KEY POINTS:
Takeover plays in New Zealand have provided better value for the acquiring companies than similar deals in other markets, a global report on takeovers and mergers activity between 1992 and 2006 shows.
The report by Boston Consulting Group found that, on average, overseas merger and acquisition deals created value for shareholders in the target companies but not necessarily the acquiring companies.
But in New Zealand, value was generally created for shareholders in both the acquiring and target companies.
David Tapper, New Zealand partner and managing director for BCG, said that meant either that New Zealand shareholders tended to sell out more easily, or that the acquiring companies were buying smarter and picked companies that would create value for their shareholders.
The report found that private equity and industry consolidation are likely to continue to drive the merger and acquisition boom which has been underpinning the bullish markets in recent years, despite a short-term slowdown in deal-making due to the recent market turbulence.
Paul Newfield, a principal for BCG in New Zealand, conceded the recent global credit jitters would affect companies' ability to leverage deals.

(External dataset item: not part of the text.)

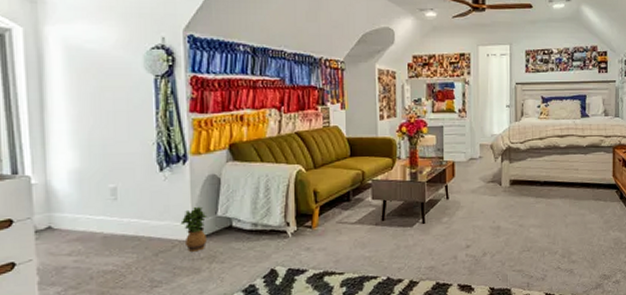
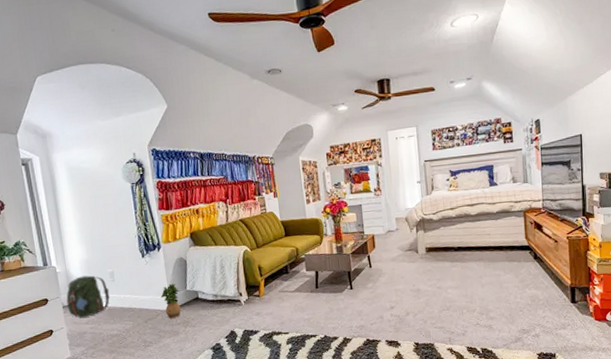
backpack: none [41,190,108,247] -> present [66,275,110,318]

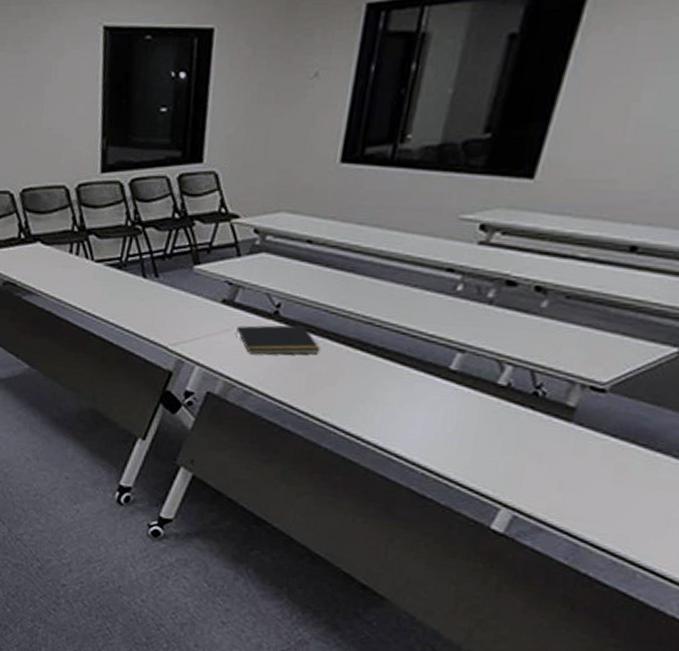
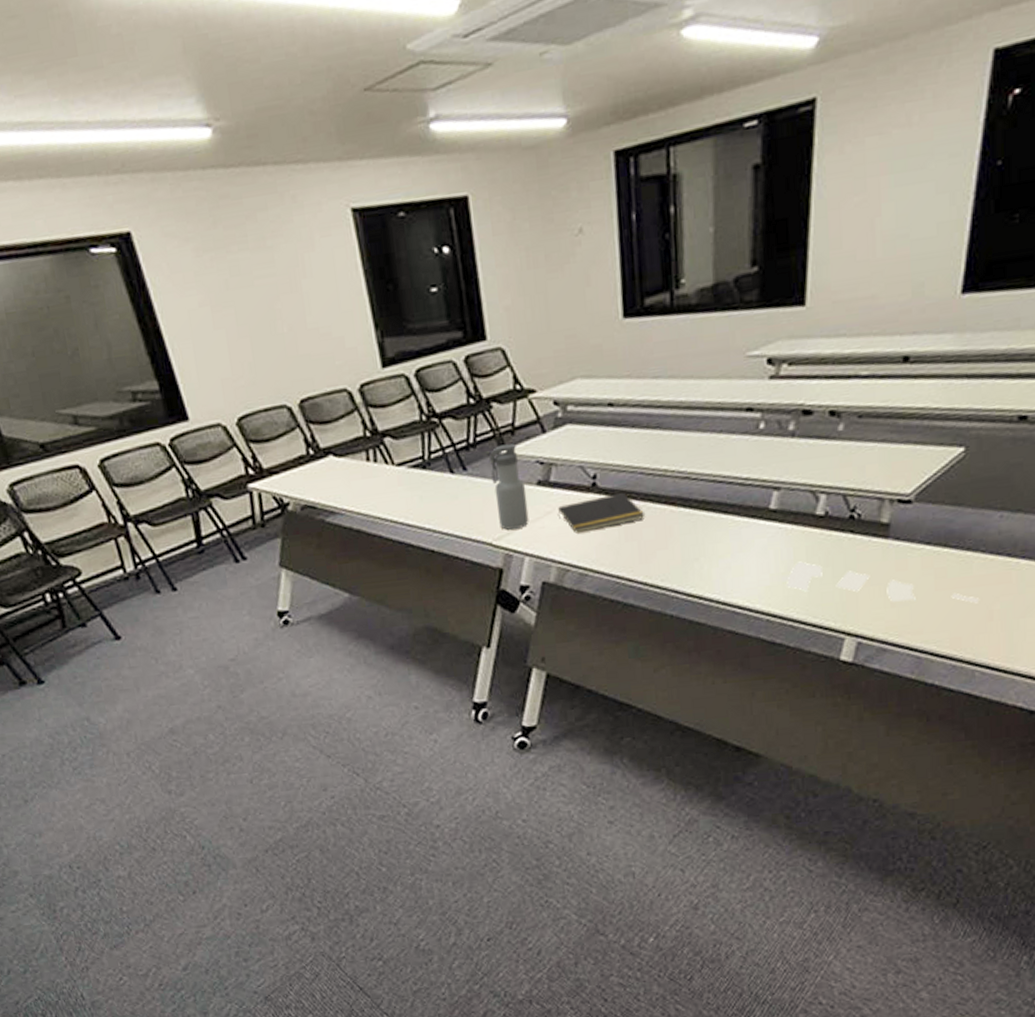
water bottle: none [178,260,211,339] -> present [488,443,529,530]
papers: none [450,425,660,507] -> present [787,561,980,604]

He said the challenge now was for private equity firms to focus even more on generating operational improvements to increase value for their investments, as opposed to creating it through financial leverage.
"There are still lots of PE firms out there with [funds] they need to deploy and lots of companies sitting on excess cash. The outlook for M&A is strong but it will be at a reduced rate."
A lower New Zealand dollar meant local takeover targets could become more affordable to overseas buyers, Newfield said.
The report showed that, worldwide, private equity firms' share of the total value of deals jumped from 6 per cent in 1996 to 24 per cent last year. Meanwhile, the value of industry consolidation-based deals leaped from 49 per cent in 1999-2000 to 71 per cent last year.
The report, which surveyed 4000 deals between 1992 and 2006, said that industry consolidation and well-funded private equity firms were behind a wave of mergers and acquisition activity.
The leap was driven by globalisation of companies, a more liberal regulatory environment and private equity firms with ample funds.
The report found that deals over US$1 billion destroyed nearly twice as much value on a percentage basis as deals below that amount. Also, when companies bought targets which were more than twice their size, the value of the target tended to be destroyed. Companies were more successful when they bought a target that was less than 10 per cent of their size, which, Tapper said, showed that often more value was often created in smaller bolt-on deals.
Private equity companies also appeared to be winning by paying less than strategic buyers, the report said.
Newfield said private equities tended not to bid for targets in industries where there was strong consolidation because that was where synergies between companies already participating in that industry were very strong, he said, hence they'd chosen those targets. "That makes it more competitive because in some respects the PE firms come in a bit under the radar and head toward targets that aren't so heavily competed."
WORLDWIDE TREND
* Private equity groups accounted for just 6 per cent of mergers and acquisitions in 1992.
* In 2006 they accounted for 24 per cent.